Magazine Le Mensuel

Nº 3092 du vendredi 3 août 2018

Santé

Maladie du soda. Une épidémie qui ravage le foie

«Evitez une consommation excessive d’alcool. Vous nuisez à votre foie», a-t-on souvent entendu dire. Mais maladie du foie ne rime pas nécessairement avec alcool. La maladie du soda, ou NASH, vient aujourd’hui le confirmer. Explications.
 

La maladie du soda apparaît comme la deuxième cause de greffe du foie, devant l’hépatite C. Pathologie chronique, la maladie du soda ou du foie gras, appelée aussi NASH (Non alcoolic steato hepatitis, stéatose hépatique non alcoolique, ndlr) inquiète le monde médical de par son expansion soudaine.
Les conséquences qu’elle engendre sur le plan hépatique et sur celui de la santé générale de l’individu peuvent être morbides. Un véritable fléau. A l’heure où la mauvaise alimentation, la sédentarité et le mode de vie malsain rongent la population mondiale, les répercussions se manifestent à plusieurs niveaux, notamment au niveau du foie. Dans le cadre de la maladie du soda, le foie devient fibreux, accuse un dysfonctionnement, avec le risque d’évoluer vers une cirrhose ou un cancer… Des conséquences dramatiques qui peuvent intervenir sans que l’individu n’ait jamais bu une goutte d’alcool.
En cause, la transformation d’un simple dépôt de graisses dans le foie (NAFLD – Non-alcoholic fatty liver disease) en une inflammation des hépatocytes (cellules hépatiques – du foie) dit NASH. Les facteurs de risque sont multiples. Le Dr Khalil Honein, gastro-entérologue, cite l’âge (les personnes atteintes ont généralement plus de 50 ans), l’obésité, le diabète, l’hypertriglycéridémie (élévation du taux de triglycérides dans le sang), l’hypertension artérielle et l’insulino-résistance. Certains médicaments ou toxines, comme les corticoïdes à long terme ou le tamoxifène (utilisé dans le cas d’un cancer du sein), certaines hormones, comme les œstrogènes, ou encore certaines anomalies métaboliques augmentent le risque de dépôt de gras dans le foie. Toutefois, ce sont surtout les personnes qui y sont prédisposées génétiquement qui risquent le plus d’en souffrir. Les malades sont généralement asymptomatiques, bien que de la fatigue ou des douleurs au niveau du côté droit du corps puissent se ressentir. Souvent aussi, la découverte fortuite d’un bilan hépatique lors d’un examen de sang de routine permet de détecter la maladie du NASH. Plus encore, une échographie facilite le dépistage d’un foie «brillant» (à cause de la graisse qui l’enveloppe).

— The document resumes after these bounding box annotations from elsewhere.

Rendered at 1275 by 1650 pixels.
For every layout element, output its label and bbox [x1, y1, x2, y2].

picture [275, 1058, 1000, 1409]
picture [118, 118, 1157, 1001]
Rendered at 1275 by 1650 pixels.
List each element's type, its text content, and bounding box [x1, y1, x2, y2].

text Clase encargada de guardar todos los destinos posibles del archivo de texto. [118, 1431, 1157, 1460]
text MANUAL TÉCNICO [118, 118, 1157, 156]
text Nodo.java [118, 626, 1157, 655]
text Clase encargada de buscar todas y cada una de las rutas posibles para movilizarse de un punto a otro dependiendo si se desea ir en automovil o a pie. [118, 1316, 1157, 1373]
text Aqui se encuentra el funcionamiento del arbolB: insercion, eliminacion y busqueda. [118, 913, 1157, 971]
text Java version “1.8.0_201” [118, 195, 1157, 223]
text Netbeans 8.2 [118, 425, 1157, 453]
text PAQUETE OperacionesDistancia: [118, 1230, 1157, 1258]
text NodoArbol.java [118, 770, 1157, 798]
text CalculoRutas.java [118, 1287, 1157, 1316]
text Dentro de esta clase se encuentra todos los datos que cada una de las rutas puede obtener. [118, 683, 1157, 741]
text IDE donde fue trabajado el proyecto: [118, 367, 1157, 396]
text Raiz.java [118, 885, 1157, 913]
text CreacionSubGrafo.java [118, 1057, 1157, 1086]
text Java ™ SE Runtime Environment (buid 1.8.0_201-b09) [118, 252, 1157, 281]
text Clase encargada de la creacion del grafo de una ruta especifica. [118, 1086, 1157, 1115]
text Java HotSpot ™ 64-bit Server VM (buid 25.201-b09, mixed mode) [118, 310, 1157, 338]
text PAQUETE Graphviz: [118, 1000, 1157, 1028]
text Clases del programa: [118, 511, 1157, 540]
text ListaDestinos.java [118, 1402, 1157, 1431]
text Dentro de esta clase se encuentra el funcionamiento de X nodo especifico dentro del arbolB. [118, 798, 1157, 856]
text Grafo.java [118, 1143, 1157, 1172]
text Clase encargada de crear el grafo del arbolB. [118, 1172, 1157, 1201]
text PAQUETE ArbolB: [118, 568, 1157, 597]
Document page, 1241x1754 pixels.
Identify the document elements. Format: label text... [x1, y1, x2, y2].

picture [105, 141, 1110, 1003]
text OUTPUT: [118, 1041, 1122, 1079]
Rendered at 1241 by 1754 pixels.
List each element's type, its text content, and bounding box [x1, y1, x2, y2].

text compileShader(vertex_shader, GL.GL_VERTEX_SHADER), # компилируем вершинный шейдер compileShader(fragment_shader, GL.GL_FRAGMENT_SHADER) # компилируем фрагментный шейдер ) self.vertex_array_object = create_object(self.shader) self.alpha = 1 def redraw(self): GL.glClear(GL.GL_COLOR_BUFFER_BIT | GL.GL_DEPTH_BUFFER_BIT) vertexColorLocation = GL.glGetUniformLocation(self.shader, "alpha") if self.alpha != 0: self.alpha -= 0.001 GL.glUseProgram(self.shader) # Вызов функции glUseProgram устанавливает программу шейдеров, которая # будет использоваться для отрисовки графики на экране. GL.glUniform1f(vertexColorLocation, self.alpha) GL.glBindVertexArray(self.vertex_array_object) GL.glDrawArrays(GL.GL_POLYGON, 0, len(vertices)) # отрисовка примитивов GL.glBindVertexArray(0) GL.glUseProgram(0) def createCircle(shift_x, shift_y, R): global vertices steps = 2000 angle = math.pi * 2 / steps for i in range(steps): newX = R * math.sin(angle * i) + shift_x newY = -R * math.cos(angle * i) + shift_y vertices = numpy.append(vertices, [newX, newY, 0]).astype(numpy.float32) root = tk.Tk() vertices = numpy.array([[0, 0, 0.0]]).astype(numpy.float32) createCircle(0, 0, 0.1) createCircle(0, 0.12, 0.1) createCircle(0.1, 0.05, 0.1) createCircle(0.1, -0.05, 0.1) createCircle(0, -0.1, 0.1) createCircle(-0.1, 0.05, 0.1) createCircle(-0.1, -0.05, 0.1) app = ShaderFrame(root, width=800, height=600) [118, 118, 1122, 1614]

Traitements et prise en charge
Le Dr Khalil Honein explique qu’il faut procéder d’abord par élimination. Il ne doit pas s’agir d’une surconsommation d’alcool, d’une prise de médicaments susceptibles de générer le NASH, ou de sources virales. «Une fois cette première étape surmontée et le niveau de gras dans le foie indiqué par le fibroscan (examen qui consiste à quantifier la fibrose du foie, en déterminant la dureté du tissu hépatique), nous pouvons passer à la phase thérapeutique», précise le gastro-entérologue. Diète alimentaire (régime plutôt méditerranéen), adoption d’un mode de vie sain, perte de poids, activités sportives, réduction de la prise d’alcool, chirurgies de l’obésité (si urgence), prise de certains antioxydants (vitamines E, C et parfois D), d’antidiabétiques (dans le cas d’une insulino-résistance), de statines (médicaments contre le cholestérol et les triglycérides), tant de traitements qui contribuent à éviter le passage à un état plus grave du NASH (à savoir la fibrose ou la cirrhose).